Romansa di tempat kerja memang kadang tak terhindarkan. Sesuatu yang awalnya bermula dari sekedar berpapasan, bertatapan dan bertukar senyum lambat laun berganti menjadi hal lain. Pacaran dengan teman sekantor sejujurnya adalah hal yang sah-sah saja  dilakukan, namun ada beberapa hal yang bisa saja menjadi outcome dari hubungan ini: hubungan menjadi pahit dan reputasi serta karir Anda merosot; hubungan berakhir namun Anda berdua cukup dewasa menyikapinya; atau semuanya baik-baik saja bagi Anda berdua.

Dari dua pasangan yang memang terlibat romansa kantor berdasarkan pengalaman penulis sendiri, semuanya berakhir positif. Namun memang, tips pertama dari hubungan percintaan satu kantor adalah jangan terlalu mengekspos dan mempertontonkan hubungan Anda. Pasangan pertama bahkan harus selalu menonton bioskop di kursi premier guna menghindari dijadikannya mereka sebagai bahan gosip karyawan lainnya. Gaya pasangan kedua tidak se-secretive pasangan pertama, tetapi mereka bersikap layaknya sahabat baik yang tidak terlalu mengumbar kemesraan di depan teman-teman lainnya.

Silence Is Gold

Tidak perlu gembar-gembor mengenai kehidupan percintaan Anda, karena biasanya orang lain tidak peduli akan apa yang terjadi dan hanya sekedar ingin tahu. Jika kemesraan terlalu diumbar, hal ini dapat mengiritasi penghuni kantor lainnya. Bijaklah dengan apa yang pertontonkan. Hal ini bukan berarti Anda tidak diperkenankan mengobrol dengan pasangan, tetapi lebih kepada cara Anda berinteraksi satu sama lain ketika berada di lingkungan kerja.

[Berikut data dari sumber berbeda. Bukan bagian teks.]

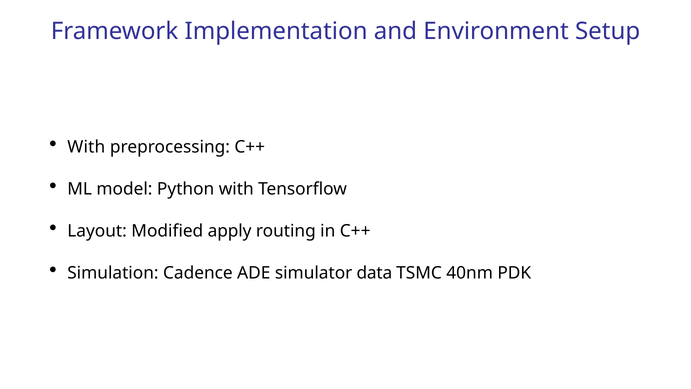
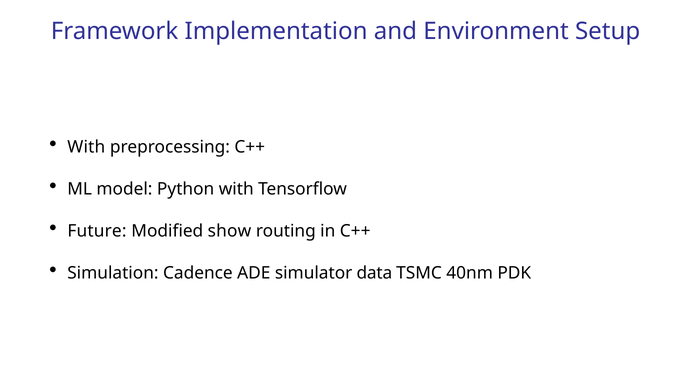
Layout: Layout -> Future
apply: apply -> show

Kedewasaan Mental Diperlukan

Sebagai pasangan, terkadang ada waktu di mana argumen dan pertengkaran terjadi. Jika Anda menjalin hubungan dengan teman sekantor, Anda wajib memastikan bahwa pertengkaran yang terjadi tidak akan mempengaruhi kehidupan profesional, terlepas dari apakah pasangan Anda berada dalam satu divisi yang sama. Jangan sampai pertengkaran  menganggu kinerja Anda, karena pekerjaan tidak akan selesai dengan sendirinya dan selalu menanti untuk dikerjakan. Anda dituntut dewasa dan dapat mengesampingkan perasaan sejenak dan tetap fokus terhadap apa yang menjadi tanggung jawab Anda.

Pantang Jadikan Orang Lain Tong Sampah Anda

Anda boleh saja merasa kesal dan tidak mood. Sebagai manusia, memang tidak mungkin merasa bahagia setiap saat. Tapi satu hal yang harus Anda hindari adalah jangan limpahkan kekesalan Anda pada pihak lain yang tidak mengetahui apa-apa. Pernahkah Anda merasa marah, kecewa, dan kesal lalu tanpa sadar memproyeksikan emosi negatif tersebut ke pihak yang tidak bersalah? Merespon dengan ketus dan berteriak di hadapan orang tersebut adalah dua dari berbagai sikap negatif yang sering orang lakukan.

Ketahui Aturan Perusahaan Anda

Tidak semua perusahaan menentang hubungan sekantor, namun tidak semua perusahaan mendukungnya. Untuk mengetahui hal ini, Anda harus pintar membaca preferensi sang pemilik perusahaan dan budaya yang berlaku. Jalan lain adalah membaca aturan perusahaan yang memang tercantum dalam company handbook. Jika perusahaan tersebut mendukung hubungan romantis, maka Anda dapat bernafas lega. Namun jika tidak, mungkin itu harus jadi pertimbangan Anda.

Pesan Singkat dan E-mail Mesra? Hmm….

Manusia adalah mahluk sosial yang kerap kali mengekspresikan perasaan mereka. Hal ini tentu paling mudah dilakukan melalui bertukar pesan singkat maupun e-mail. Hati-hati terhadap apa yang Anda kirimkan, karena pesan singkat maupun e-mail bisa saja dijadikan bukti hukum yang sah dalam kasus pemecatan maupun pelecehan seksual.